# [Work instruction]
Print verbatim every line of the listing from the line with "and high-growth regions." to the line with "FootShirt.com 的视觉搜索引擎可以通过提供你", including both of those lines.

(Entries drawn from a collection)
== Segment start ==

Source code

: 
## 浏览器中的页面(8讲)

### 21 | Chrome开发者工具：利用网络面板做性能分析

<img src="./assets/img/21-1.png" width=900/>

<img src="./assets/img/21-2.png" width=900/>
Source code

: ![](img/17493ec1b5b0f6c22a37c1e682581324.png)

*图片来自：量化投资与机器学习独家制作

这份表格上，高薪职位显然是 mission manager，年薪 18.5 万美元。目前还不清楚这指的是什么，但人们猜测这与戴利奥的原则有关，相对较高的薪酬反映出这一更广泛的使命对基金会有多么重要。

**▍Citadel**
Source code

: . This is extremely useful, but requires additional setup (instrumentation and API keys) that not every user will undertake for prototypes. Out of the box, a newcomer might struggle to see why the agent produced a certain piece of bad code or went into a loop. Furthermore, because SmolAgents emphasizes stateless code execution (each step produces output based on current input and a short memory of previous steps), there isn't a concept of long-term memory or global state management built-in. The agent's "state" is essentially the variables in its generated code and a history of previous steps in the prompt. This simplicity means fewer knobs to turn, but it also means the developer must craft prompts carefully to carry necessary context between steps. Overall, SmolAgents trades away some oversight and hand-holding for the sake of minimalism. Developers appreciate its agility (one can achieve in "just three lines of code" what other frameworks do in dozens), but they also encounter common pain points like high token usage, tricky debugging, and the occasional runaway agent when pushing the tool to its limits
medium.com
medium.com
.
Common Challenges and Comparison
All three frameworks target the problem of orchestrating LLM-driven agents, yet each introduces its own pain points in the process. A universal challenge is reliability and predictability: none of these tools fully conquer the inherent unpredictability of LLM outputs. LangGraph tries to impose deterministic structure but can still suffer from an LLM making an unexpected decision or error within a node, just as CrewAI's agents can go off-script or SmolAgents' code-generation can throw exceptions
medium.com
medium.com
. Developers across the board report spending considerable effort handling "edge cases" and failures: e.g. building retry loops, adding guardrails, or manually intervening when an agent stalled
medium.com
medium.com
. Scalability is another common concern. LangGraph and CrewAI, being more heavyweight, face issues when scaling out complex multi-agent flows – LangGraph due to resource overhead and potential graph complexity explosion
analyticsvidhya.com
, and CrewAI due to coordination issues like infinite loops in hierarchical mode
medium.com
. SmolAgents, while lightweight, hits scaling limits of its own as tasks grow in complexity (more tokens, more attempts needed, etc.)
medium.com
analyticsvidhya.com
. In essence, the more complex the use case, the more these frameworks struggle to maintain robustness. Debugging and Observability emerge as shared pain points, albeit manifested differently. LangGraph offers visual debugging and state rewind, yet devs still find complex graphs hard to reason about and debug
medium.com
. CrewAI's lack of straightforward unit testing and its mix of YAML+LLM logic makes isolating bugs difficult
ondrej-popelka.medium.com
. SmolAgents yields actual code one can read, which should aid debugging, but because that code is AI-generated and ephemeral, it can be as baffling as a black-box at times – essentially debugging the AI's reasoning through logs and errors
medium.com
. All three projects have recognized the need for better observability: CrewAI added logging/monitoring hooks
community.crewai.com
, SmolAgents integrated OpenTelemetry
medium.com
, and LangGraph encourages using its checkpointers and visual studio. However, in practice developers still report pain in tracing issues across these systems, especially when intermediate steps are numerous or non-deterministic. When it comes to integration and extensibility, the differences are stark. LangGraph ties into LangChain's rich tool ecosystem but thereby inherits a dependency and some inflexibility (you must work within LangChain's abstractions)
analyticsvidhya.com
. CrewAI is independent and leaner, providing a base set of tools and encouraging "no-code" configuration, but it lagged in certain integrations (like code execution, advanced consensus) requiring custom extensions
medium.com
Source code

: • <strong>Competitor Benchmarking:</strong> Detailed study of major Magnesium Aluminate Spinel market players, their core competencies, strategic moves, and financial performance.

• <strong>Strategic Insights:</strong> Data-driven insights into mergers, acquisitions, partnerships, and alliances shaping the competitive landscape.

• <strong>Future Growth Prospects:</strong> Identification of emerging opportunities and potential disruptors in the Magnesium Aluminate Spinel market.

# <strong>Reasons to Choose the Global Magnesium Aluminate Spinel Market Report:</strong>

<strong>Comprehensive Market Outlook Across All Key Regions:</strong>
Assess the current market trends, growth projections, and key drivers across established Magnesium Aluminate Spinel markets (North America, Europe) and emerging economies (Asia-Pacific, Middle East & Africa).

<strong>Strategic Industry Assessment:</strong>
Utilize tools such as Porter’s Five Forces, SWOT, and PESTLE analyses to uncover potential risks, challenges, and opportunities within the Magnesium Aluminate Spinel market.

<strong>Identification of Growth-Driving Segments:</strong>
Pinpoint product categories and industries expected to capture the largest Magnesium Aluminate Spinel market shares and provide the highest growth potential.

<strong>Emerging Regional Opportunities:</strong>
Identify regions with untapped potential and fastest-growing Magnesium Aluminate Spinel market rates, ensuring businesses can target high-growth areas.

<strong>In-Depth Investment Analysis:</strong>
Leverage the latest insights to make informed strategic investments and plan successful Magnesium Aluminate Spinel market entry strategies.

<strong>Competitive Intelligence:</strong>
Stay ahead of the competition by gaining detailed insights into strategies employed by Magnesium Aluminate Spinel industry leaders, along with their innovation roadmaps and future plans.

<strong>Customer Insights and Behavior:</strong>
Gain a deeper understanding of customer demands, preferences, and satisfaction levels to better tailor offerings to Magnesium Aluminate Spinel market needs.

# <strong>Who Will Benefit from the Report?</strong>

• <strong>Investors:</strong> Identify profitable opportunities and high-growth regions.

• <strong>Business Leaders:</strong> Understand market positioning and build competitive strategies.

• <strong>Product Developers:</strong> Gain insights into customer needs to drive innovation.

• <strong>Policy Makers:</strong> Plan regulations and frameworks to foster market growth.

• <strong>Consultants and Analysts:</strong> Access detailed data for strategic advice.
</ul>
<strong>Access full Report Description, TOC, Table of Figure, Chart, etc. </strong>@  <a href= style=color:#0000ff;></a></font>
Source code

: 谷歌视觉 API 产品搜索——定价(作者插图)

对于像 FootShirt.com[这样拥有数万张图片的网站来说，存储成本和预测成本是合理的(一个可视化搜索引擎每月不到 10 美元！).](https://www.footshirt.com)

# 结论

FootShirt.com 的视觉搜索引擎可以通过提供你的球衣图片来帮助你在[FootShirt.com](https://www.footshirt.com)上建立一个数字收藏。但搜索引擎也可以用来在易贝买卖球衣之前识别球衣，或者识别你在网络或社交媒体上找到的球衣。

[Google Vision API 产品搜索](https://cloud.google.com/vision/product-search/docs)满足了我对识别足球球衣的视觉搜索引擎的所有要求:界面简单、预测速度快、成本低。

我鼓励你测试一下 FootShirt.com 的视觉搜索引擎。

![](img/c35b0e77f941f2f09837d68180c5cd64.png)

== Segment end ==

# [Solution]
• <strong>Investors:</strong> Identify profitable opportunities and high-growth regions.

• <strong>Business Leaders:</strong> Understand market positioning and build competitive strategies.

• <strong>Product Developers:</strong> Gain insights into customer needs to drive innovation.

• <strong>Policy Makers:</strong> Plan regulations and frameworks to foster market growth.

• <strong>Consultants and Analysts:</strong> Access detailed data for strategic advice.
</ul>
<strong>Access full Report Description, TOC, Table of Figure, Chart, etc. </strong>@  <a href= style=color:#0000ff;></a></font>
Source code

: 谷歌视觉 API 产品搜索——定价(作者插图)

对于像 FootShirt.com[这样拥有数万张图片的网站来说，存储成本和预测成本是合理的(一个可视化搜索引擎每月不到 10 美元！).](https://www.footshirt.com)

# 结论

FootShirt.com 的视觉搜索引擎可以通过提供你的球衣图片来帮助你在[FootShirt.com](https://www.footshirt.com)上建立一个数字收藏。但搜索引擎也可以用来在易贝买卖球衣之前识别球衣，或者识别你在网络或社交媒体上找到的球衣。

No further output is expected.